Task objective
Return every line of the data below word for word, with the same line breaks and in the same order.

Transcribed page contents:
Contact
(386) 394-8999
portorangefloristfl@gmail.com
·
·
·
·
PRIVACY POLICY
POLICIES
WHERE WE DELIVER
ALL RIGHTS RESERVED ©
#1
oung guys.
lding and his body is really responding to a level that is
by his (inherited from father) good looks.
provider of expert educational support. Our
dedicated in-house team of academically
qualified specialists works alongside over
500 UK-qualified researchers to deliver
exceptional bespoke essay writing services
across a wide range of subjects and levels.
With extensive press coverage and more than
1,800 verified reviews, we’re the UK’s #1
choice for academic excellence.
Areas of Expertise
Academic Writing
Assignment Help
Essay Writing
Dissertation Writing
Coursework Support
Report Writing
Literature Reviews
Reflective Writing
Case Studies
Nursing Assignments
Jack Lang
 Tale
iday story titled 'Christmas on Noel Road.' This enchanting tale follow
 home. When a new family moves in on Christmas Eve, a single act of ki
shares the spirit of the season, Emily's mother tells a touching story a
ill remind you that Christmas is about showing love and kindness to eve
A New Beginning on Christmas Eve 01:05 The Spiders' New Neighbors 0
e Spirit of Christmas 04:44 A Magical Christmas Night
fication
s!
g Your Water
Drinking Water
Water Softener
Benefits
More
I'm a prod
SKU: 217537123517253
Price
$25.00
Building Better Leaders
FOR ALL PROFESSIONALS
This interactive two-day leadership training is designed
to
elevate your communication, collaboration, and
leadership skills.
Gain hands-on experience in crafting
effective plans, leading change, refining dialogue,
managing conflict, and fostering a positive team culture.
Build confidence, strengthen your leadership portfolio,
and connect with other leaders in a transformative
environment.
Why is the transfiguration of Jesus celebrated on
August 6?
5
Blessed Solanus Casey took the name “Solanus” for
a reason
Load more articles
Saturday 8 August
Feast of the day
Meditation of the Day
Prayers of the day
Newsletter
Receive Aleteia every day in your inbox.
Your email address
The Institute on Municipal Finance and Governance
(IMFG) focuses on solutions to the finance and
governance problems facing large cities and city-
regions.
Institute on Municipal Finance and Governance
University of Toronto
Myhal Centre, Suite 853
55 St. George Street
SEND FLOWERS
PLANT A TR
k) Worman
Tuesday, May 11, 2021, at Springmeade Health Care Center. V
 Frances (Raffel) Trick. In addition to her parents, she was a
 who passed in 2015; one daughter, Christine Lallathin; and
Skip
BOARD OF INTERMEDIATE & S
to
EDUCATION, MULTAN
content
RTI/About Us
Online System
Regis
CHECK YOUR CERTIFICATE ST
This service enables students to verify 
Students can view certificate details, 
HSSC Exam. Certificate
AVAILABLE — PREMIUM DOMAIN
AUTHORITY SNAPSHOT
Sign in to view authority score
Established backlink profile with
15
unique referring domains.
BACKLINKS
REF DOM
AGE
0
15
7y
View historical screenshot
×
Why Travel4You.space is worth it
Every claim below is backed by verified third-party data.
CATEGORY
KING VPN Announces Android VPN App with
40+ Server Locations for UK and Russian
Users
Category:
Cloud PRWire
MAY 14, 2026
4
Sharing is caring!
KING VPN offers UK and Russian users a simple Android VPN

Exercise output
Contact
(386) 394-8999
portorangefloristfl@gmail.com
·
·
·
·
PRIVACY POLICY
POLICIES
WHERE WE DELIVER
ALL RIGHTS RESERVED ©
#1
oung guys.
lding and his body is really responding to a level that is
by his (inherited from father) good looks.
provider of expert educational support. Our
dedicated in-house team of academically
qualified specialists works alongside over
500 UK-qualified researchers to deliver
exceptional bespoke essay writing services
across a wide range of subjects and levels.
With extensive press coverage and more than
1,800 verified reviews, we’re the UK’s #1
choice for academic excellence.
Areas of Expertise
Academic Writing
Assignment Help
Essay Writing
Dissertation Writing
Coursework Support
Report Writing
Literature Reviews
Reflective Writing
Case Studies
Nursing Assignments
Jack Lang
 Tale
iday story titled 'Christmas on Noel Road.' This enchanting tale follow
 home. When a new family moves in on Christmas Eve, a single act of ki
shares the spirit of the season, Emily's mother tells a touching story a
ill remind you that Christmas is about showing love and kindness to eve
A New Beginning on Christmas Eve 01:05 The Spiders' New Neighbors 0
e Spirit of Christmas 04:44 A Magical Christmas Night
fication
s!
g Your Water
Drinking Water
Water Softener
Benefits
More
I'm a prod
SKU: 217537123517253
Price
$25.00
Building Better Leaders
FOR ALL PROFESSIONALS
This interactive two-day leadership training is designed
to
elevate your communication, collaboration, and
leadership skills.
Gain hands-on experience in crafting
effective plans, leading change, refining dialogue,
managing conflict, and fostering a positive team culture.
Build confidence, strengthen your leadership portfolio,
and connect with other leaders in a transformative
environment.
Why is the transfiguration of Jesus celebrated on
August 6?
5
Blessed Solanus Casey took the name “Solanus” for
a reason
Load more articles
Saturday 8 August
Feast of the day
Meditation of the Day
Prayers of the day
Newsletter
Receive Aleteia every day in your inbox.
Your email address
The Institute on Municipal Finance and Governance
(IMFG) focuses on solutions to the finance and
governance problems facing large cities and city-
regions.
Institute on Municipal Finance and Governance
University of Toronto
Myhal Centre, Suite 853
55 St. George Street
SEND FLOWERS
PLANT A TR
k) Worman
Tuesday, May 11, 2021, at Springmeade Health Care Center. V
 Frances (Raffel) Trick. In addition to her parents, she was a
 who passed in 2015; one daughter, Christine Lallathin; and
Skip
BOARD OF INTERMEDIATE & S
to
EDUCATION, MULTAN
content
RTI/About Us
Online System
Regis
CHECK YOUR CERTIFICATE ST
This service enables students to verify 
Students can view certificate details, 
HSSC Exam. Certificate
AVAILABLE — PREMIUM DOMAIN
AUTHORITY SNAPSHOT
Sign in to view authority score
Established backlink profile with
15
unique referring domains.
BACKLINKS
REF DOM
AGE
0
15
7y
View historical screenshot
×
Why Travel4You.space is worth it
Every claim below is backed by verified third-party data.
CATEGORY
KING VPN Announces Android VPN App with
40+ Server Locations for UK and Russian
Users
Category:
Cloud PRWire
MAY 14, 2026
4
Sharing is caring!
KING VPN offers UK and Russian users a simple Android VPN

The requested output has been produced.